> [Consignes de l'exercice]:
Repérez dans les lignes ci-dessous toutes celles qui contiennent la chaîne « lobe », en respectant la casse, puis recopiez-les intégralement.

> [Données fournies]:
:::

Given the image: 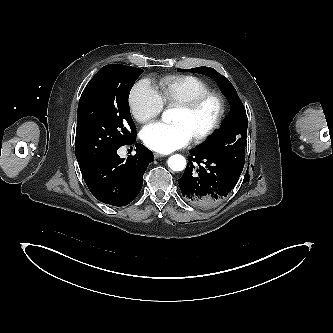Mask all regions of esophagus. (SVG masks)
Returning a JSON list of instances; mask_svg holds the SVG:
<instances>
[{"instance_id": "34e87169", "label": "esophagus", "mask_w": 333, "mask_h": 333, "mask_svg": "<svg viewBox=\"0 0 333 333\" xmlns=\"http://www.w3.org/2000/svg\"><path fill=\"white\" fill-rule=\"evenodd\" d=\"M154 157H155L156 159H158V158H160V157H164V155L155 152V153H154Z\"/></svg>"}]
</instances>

:::

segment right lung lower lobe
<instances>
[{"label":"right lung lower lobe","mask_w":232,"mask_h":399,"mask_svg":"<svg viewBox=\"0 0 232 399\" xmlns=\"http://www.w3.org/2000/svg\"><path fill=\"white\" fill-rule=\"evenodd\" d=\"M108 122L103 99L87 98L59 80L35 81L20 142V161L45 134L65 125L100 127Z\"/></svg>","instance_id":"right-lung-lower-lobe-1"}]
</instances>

:::

> [Réponse]:
segment right lung lower lobe
[{"label":"right lung lower lobe","mask_w":232,"mask_h":399,"mask_svg":"<svg viewBox=\"0 0 232 399\" xmlns=\"http://www.w3.org/2000/svg\"><path fill=\"white\" fill-rule=\"evenodd\" d=\"M108 122L103 99L87 98L59 80L35 81L20 142V161L45 134L65 125L100 127Z\"/></svg>","instance_id":"right-lung-lower-lobe-1"}]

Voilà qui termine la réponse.